A red guitar and playing the blues

Ian Gilmour with his red guitar.

As the music scene returns to normal so does this column; this week we've got a blues gig and a new album.

The album, My Red Guitar, is by Tauranga local Ian Gilmour, recorded at Whakamarama's Boatshed Studio.

Ian is not a professional musician. Now in his seventies, he played publicly for a while about 20 years ago, but his main musical talent is songwriting.

Songwriters are a weird group to categorise; they can come from any background. You get songwriting lawyers, songwriters working on road gangs, songwriters who are intellectuals, songwriters who left school at thirteen.

Writing songs is an oddly elusive ability. It is clearly honed by experience but since so much is personal taste – which word to use, where the tune goes – there does also seem to be an indefinable inbuilt ability involved. Some people just have a ‘feel' for it.

The more I learn the more I value this ability and appreciate the effort it takes to produce an album, to create even ten songs as there are here.

That's ten songs on varying subjects, in varying styles, with varying structures – an album is the musical equivalent of writing a novel: there's a lot to it.

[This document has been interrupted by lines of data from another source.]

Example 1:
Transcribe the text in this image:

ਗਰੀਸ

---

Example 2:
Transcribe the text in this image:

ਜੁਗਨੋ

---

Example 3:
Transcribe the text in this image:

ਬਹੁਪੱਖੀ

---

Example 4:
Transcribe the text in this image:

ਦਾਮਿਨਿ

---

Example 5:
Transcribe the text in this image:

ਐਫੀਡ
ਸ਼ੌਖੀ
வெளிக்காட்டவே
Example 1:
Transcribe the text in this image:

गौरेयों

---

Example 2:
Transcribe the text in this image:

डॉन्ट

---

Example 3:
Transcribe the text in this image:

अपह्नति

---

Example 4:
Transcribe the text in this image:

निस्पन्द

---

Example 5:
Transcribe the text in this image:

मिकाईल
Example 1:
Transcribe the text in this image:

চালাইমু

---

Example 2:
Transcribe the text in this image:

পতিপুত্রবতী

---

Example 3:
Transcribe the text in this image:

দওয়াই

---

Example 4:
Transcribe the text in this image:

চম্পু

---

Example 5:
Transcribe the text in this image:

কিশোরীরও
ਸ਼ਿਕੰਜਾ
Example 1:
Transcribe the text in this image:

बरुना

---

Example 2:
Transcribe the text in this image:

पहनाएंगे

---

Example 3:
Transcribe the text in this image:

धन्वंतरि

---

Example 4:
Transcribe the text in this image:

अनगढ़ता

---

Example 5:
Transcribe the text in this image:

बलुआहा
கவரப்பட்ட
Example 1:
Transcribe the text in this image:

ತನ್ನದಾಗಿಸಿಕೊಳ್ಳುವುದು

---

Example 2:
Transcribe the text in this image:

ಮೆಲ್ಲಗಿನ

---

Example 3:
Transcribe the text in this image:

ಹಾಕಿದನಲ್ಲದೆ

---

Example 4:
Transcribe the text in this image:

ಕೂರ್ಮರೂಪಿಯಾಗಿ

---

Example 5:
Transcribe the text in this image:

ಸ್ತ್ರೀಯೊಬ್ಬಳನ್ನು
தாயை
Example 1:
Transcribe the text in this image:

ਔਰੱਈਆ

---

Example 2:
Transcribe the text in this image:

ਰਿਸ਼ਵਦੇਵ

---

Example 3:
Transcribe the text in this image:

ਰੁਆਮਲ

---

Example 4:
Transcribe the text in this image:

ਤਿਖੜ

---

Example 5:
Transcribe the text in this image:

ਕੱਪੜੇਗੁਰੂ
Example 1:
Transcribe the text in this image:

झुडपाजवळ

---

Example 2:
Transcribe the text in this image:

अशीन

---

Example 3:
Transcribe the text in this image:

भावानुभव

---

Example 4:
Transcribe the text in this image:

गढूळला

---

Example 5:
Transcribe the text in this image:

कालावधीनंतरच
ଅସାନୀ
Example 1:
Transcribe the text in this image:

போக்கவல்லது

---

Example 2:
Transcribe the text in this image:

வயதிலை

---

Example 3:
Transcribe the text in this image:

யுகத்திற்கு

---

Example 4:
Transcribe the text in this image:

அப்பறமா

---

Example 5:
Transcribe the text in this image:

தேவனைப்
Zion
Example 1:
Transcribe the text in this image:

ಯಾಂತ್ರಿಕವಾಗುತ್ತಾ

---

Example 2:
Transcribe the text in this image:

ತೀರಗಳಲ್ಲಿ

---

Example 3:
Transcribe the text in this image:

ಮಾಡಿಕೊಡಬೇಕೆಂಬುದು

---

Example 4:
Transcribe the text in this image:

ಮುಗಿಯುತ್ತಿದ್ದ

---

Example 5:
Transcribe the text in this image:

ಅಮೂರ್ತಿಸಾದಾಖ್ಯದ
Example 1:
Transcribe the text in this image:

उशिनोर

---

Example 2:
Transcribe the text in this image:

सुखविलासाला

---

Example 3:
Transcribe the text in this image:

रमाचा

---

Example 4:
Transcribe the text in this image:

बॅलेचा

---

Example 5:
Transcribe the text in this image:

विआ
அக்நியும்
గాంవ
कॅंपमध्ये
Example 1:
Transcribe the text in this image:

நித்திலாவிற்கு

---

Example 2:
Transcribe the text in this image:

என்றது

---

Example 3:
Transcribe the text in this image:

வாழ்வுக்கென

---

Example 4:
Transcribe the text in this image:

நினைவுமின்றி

Luckily, Ian has a real feel for it. You can tell from the first line of the first song, the title track: 'When I hit twelve I got a red guitar.” It's a simple thing, but it's simply right. As Mark Twain said: 'The difference between the almost right word and the right word is the difference between the lightning bug and the lightning.”

Lightning

And that line is right. Roll it round in your mouth. 'Hit”, 'Got” and 'Guitar” are the keys, with the whole song set up between that and the second line, a father's admonishment that there's no money in music.

So Ian can write a good lyric. And a pleasingly catchy melody. Second up is Slowly, a little advice to younger generations which echoes the album's dedication, to Ian's grandchildren. Then there's Fire & Home, an impressive slice of philosophical musing on the contradictory pulls of home comforts and the solitary joys of campfires and trails.

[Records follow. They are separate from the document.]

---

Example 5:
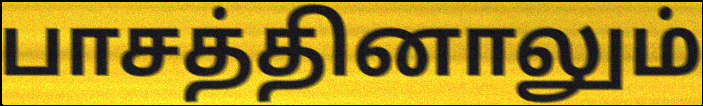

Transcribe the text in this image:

பாசத்தினாலும்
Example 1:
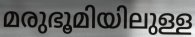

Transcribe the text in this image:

മരുഭൂമിയിലുള്ള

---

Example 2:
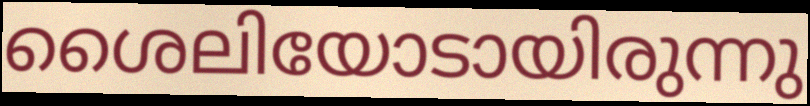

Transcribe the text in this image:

ശൈലിയോടായിരുന്നു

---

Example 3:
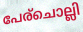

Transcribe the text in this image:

പേര്ചൊല്ലി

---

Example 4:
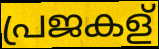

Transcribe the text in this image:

പ്രജകള്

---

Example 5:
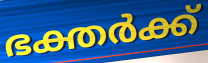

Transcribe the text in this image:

ഭക്തർക്ക്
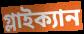
গ্লাইক্যান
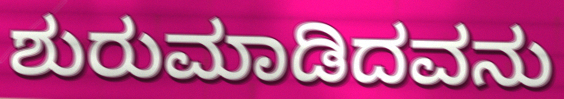
ಶುರುಮಾಡಿದವನು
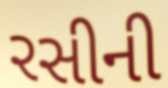
રસીની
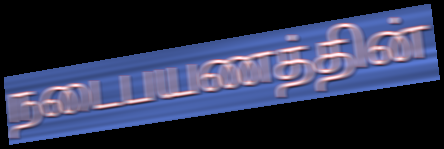
நடைபயணத்தின்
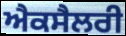
ਐਕਸੈਲਰੀ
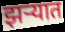
झर्‍यात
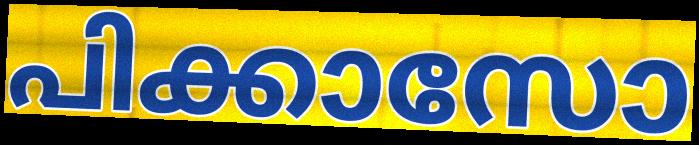
പിക്കാസോ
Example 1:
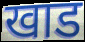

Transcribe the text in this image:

खाड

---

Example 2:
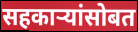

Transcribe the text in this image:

सहकाऱ्यांसोबत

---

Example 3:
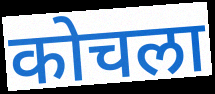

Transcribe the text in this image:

कोचला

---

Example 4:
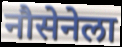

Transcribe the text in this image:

नौसेनेला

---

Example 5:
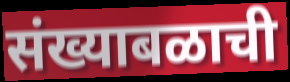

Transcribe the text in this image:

संख्याबळाची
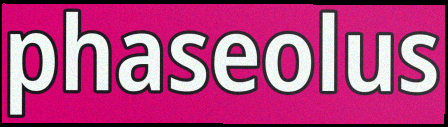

That last one leans towards Celtic rhythms but the album's overall style is easy-listening country. Boatshed boss, producer/arranger/multi-instrumentalist Nigel Masters has fashioned a bed of acoustic guitars and piano and has brought his characteristic theatrical flourishes to the songs. Thus My Red Guitar ends with a piano outro of Que Sera Sera, echoing the lyric, while Journey Through The Past, a song reflecting Ian's interest in American frontier history, gets hints of a military drum and similar musical quotes.

There are other smart touches, from pizzicato strings to some tasty resonator guitar courtesy of Katikati's Richard Coad, and in a more typical Boatshed signature Nigel delivers pitch-perfect Mark Knopfler-style guitar on Three Short Steps, a bitter-sweet ballad of young love.

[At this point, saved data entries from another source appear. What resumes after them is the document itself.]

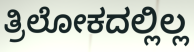
ತ್ರಿಲೋಕದಲ್ಲಿಲ್ಲ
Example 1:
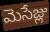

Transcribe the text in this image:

మెసేజ్లు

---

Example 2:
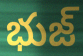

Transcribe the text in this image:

భుజ్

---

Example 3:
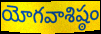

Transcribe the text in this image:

యోగవాశిష్ఠం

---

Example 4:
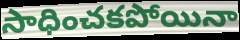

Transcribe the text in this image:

సాధించకపోయినా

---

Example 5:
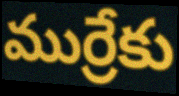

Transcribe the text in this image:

ముర్రేకు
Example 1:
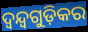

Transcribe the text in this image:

ଦ୍ୱନ୍ଦ୍ୱଗୁଡ଼ିକର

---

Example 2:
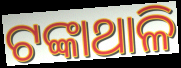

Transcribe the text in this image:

ଟଙ୍କାଥାଳି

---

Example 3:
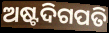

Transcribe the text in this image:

ଅଷ୍ଟଦିଗପତି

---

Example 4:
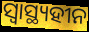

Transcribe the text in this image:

ସ୍ୱାସ୍ଥ୍ୟହୀନ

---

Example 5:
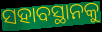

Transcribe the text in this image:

ସହାବସ୍ଥାନକୁ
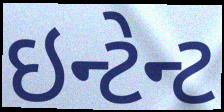
ઇન્ટેન્ટ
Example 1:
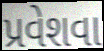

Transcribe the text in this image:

પ્રવેશવા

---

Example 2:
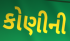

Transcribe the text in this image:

કોણીની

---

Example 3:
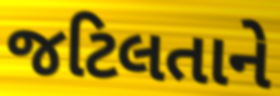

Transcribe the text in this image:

જટિલતાને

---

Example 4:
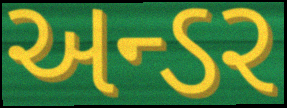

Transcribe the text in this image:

અન્ડર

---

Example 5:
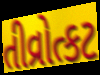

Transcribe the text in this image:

તીવ્રોત્કટ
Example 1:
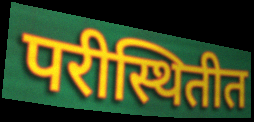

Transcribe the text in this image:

परीस्थितीत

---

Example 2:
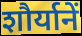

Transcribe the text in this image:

शौर्यानें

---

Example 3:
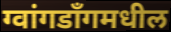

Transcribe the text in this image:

ग्वांगडाँगमधील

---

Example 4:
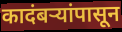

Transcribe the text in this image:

कादंबऱ्यांपासून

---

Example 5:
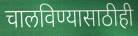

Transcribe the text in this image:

चालविण्यासाठीही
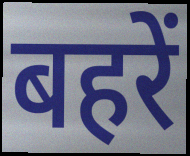
बहरें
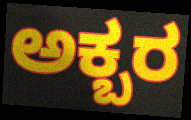
ಅಕ್ಬರ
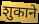
शुकाने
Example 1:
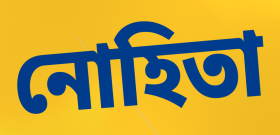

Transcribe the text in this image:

নোহিতা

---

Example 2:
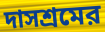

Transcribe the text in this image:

দাসশ্রমের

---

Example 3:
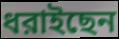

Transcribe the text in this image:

ধরাইছেন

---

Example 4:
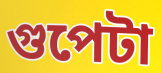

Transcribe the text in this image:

গুপেটা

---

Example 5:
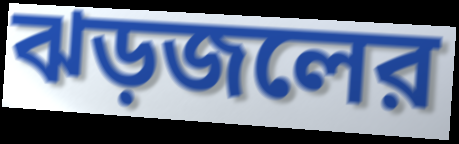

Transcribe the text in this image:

ঝড়জলের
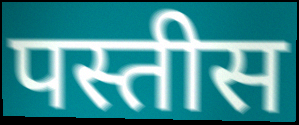
पस्तीस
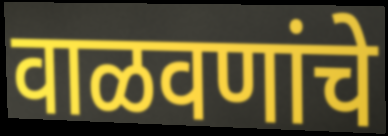
वाळवणांचे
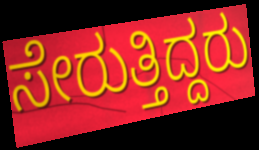
ಸೇರುತ್ತಿದ್ದರು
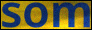
som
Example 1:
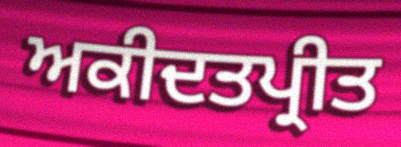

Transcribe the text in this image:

ਅਕੀਦਤਪ੍ਰੀਤ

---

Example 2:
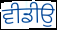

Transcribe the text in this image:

ਵੀਡੀਉ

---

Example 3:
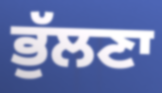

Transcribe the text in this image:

ਭੁੱਲਣਾ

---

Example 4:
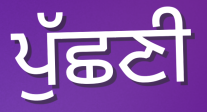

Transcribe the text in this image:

ਪੁੱਛਣੀ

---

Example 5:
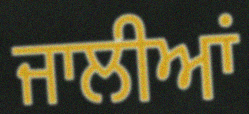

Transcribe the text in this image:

ਜਾਲੀਆਂ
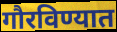
गौरविण्यात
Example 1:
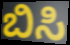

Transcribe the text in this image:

ಬಿಸಿ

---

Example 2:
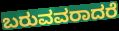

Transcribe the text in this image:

ಬರುವವರಾದರೆ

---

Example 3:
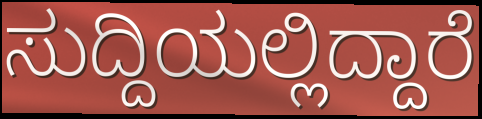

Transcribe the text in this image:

ಸುದ್ದಿಯಲ್ಲಿದ್ದಾರೆ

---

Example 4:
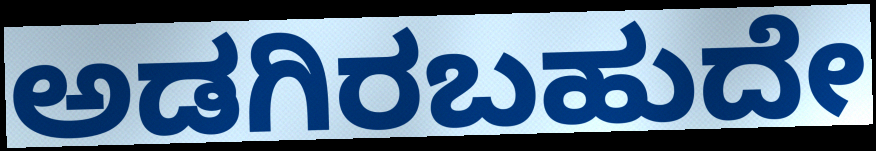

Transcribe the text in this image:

ಅಡಗಿರಬಹುದೇ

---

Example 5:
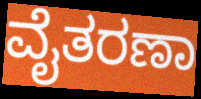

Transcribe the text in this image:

ವೈತರಣಾ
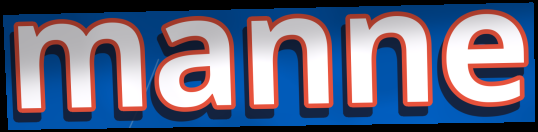
manne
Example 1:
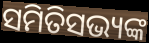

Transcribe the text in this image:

ସମିତିସଭ୍ୟଙ୍କ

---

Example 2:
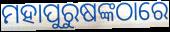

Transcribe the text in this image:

ମହାପୁରୁଷଙ୍କଠାରେ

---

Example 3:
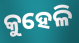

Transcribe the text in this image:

କୁହେଳି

Ian has put extracts from the CD on his Ian Gilmour (Gilly) Facebook page – from where it is available - and is getting it onto Bandcamp. He's also working on a second album; I look forward to it.

Blues

Now, live music. People hidden during lockdown are re-emerging. One is bluesman Mike Garner who returns with a full band at The Barrel Room on American Independence Day, Saturday, July 4. The line-up includes Trevor Braunias (guitar), Warren Houston (drums), and a special guest on bass, UK musician Pete Stroud, who plays over there with Peter Green, Buddy Whittington and others.

Pete and his wife came here for a holiday earlier this year and were trapped by the lockdown. They still can't get back to the UK.

Mike has known Pete for a while. In fact Pete, who grew up in Wellington and has family in the Mount and in Waihi, actually lives round the corner from where Mike has family and his mother was born, in Headley, Hampshire. They have visited. Saturday will be special though: surprisingly it's the first time the two of them have played together.

Music kicks off at 7.30pm, no charge.